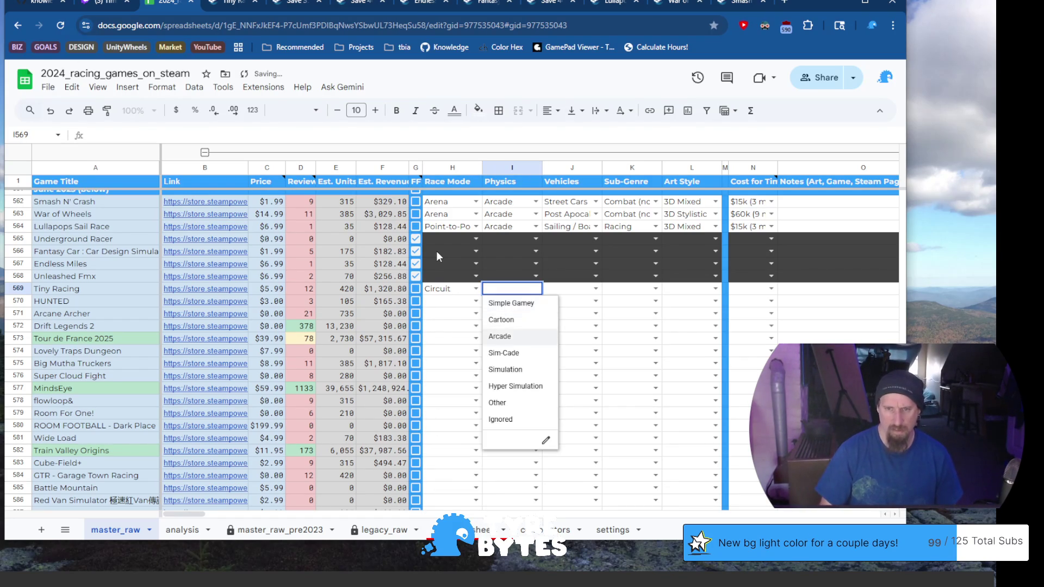
key(Tab)
key(Return)
key(Down)
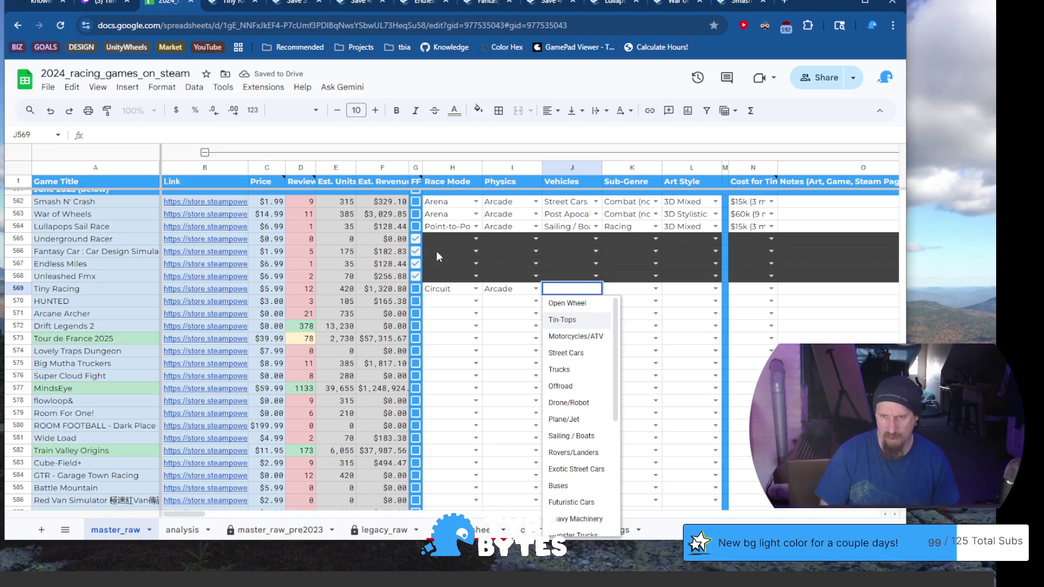
scroll(579, 427, down, 2)
scroll(582, 441, down, 2)
scroll(582, 441, down, 1)
scroll(582, 438, down, 1)
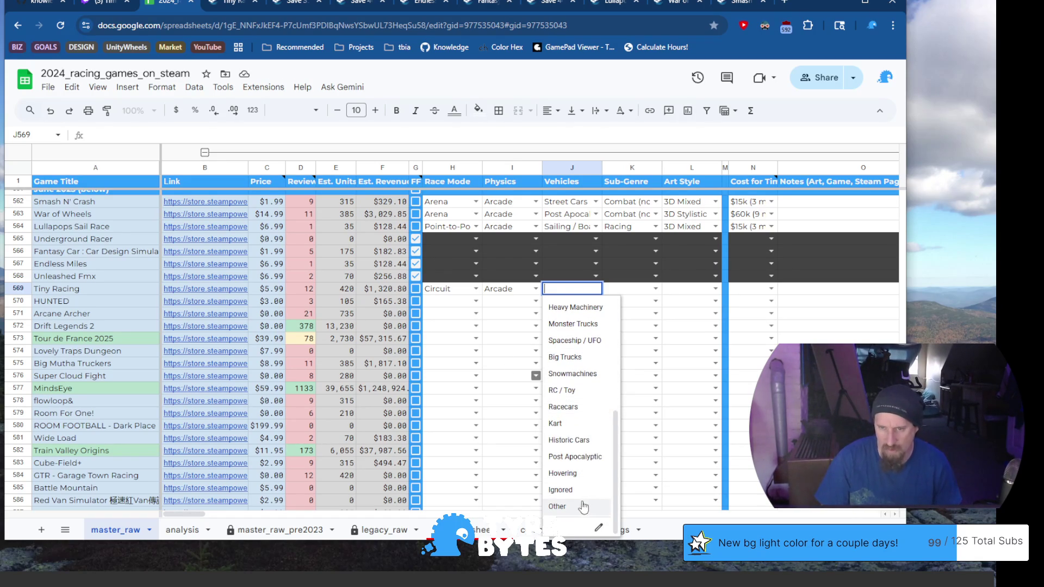
scroll(580, 504, up, 3)
scroll(577, 500, up, 1)
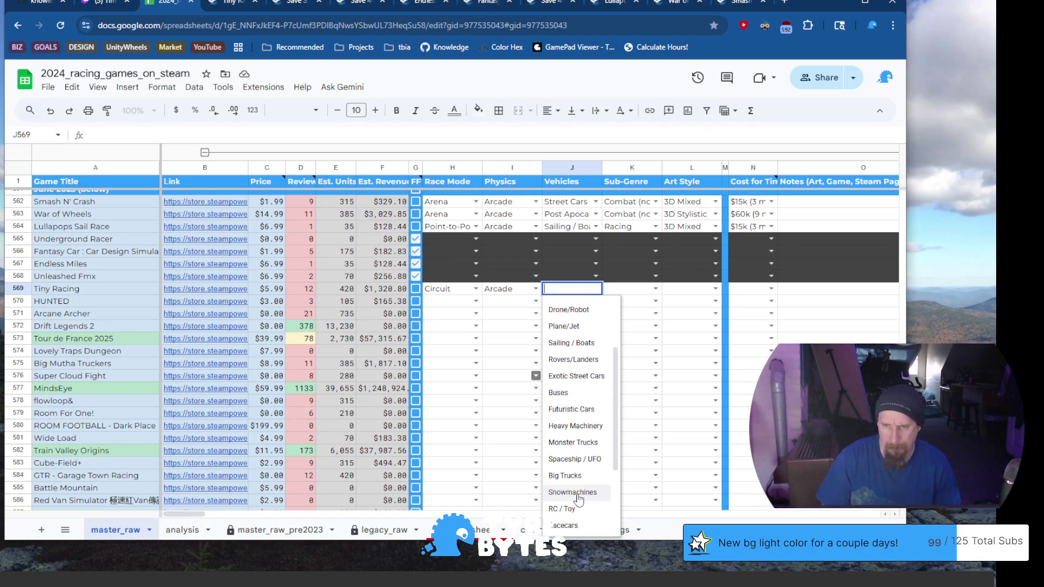
scroll(577, 499, up, 3)
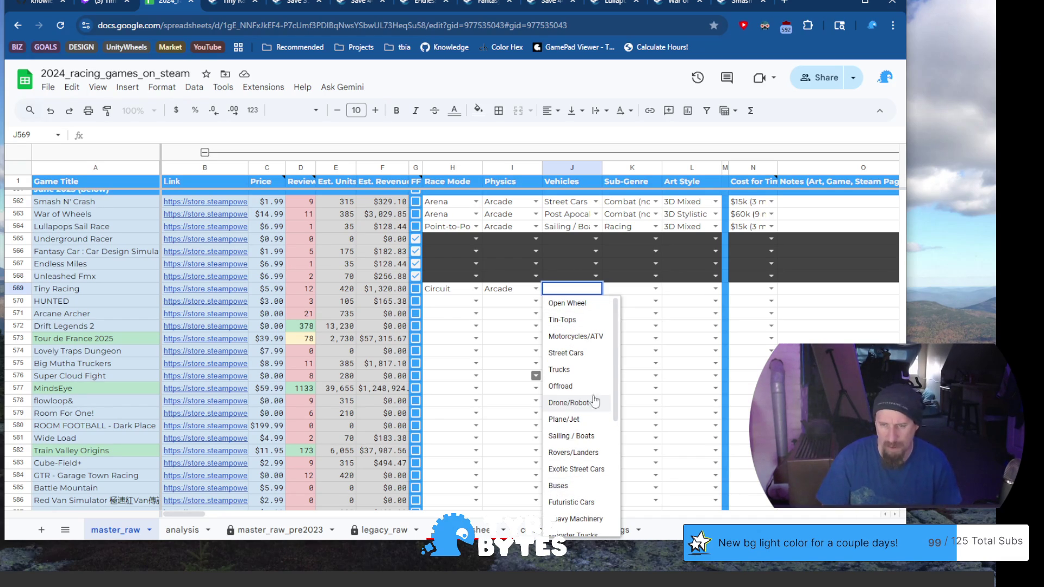
scroll(592, 395, down, 3)
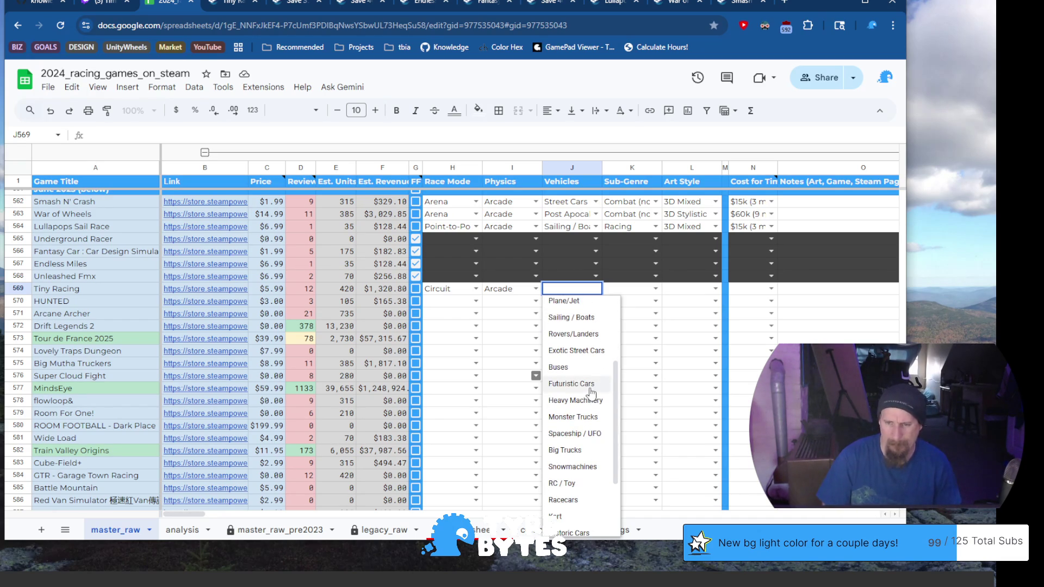
scroll(593, 393, down, 2)
scroll(591, 397, down, 1)
scroll(589, 404, down, 1)
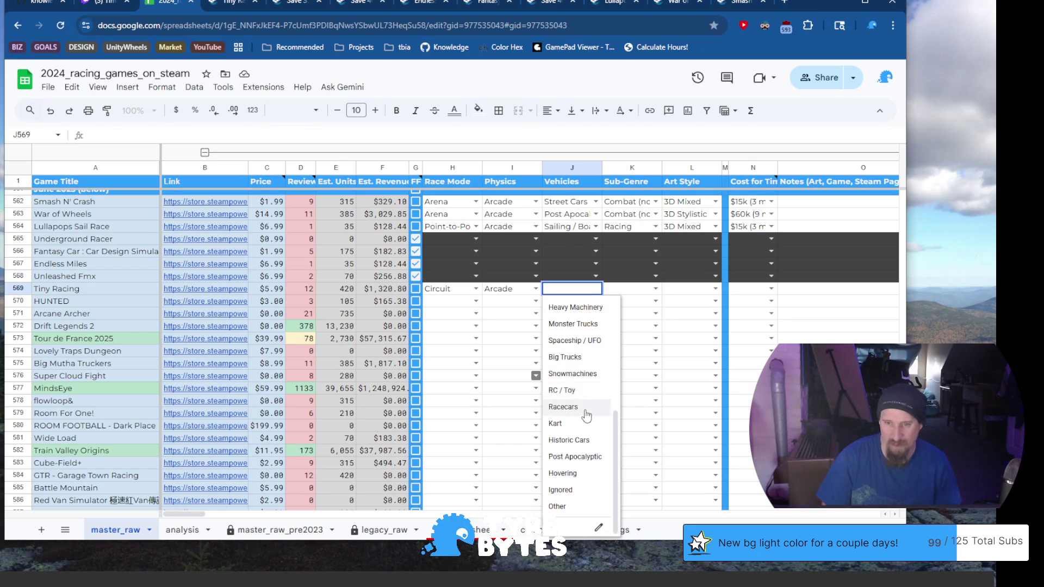
click(589, 406)
Peek at Tiny Racing's Sub-Genre choices, then return to its Steam store page.
click(654, 289)
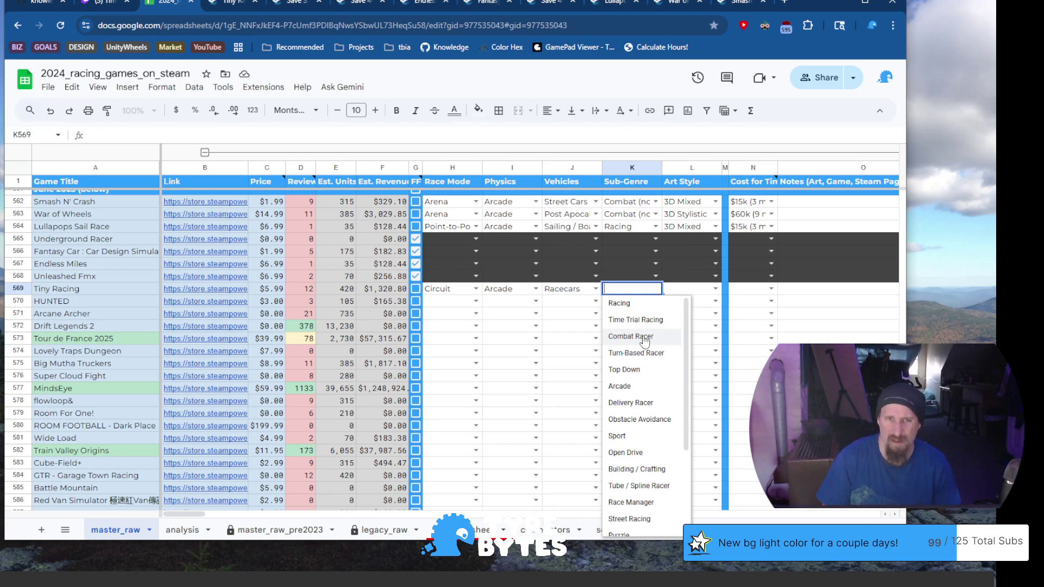
click(231, 7)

________________________________________

Every line above should be output exactly, except for the pictures.

key(Tab)
key(Return)
key(Down)
scroll(579, 427, down, 2)
scroll(582, 441, down, 2)
scroll(582, 441, down, 1)
scroll(582, 438, down, 1)
scroll(580, 504, up, 3)
scroll(577, 500, up, 1)
scroll(577, 499, up, 3)
scroll(592, 395, down, 3)
scroll(593, 393, down, 2)
scroll(591, 397, down, 1)
scroll(589, 404, down, 1)
click(589, 406)
Peek at Tiny Racing's Sub-Genre choices, then return to its Steam store page.
click(654, 289)
click(231, 7)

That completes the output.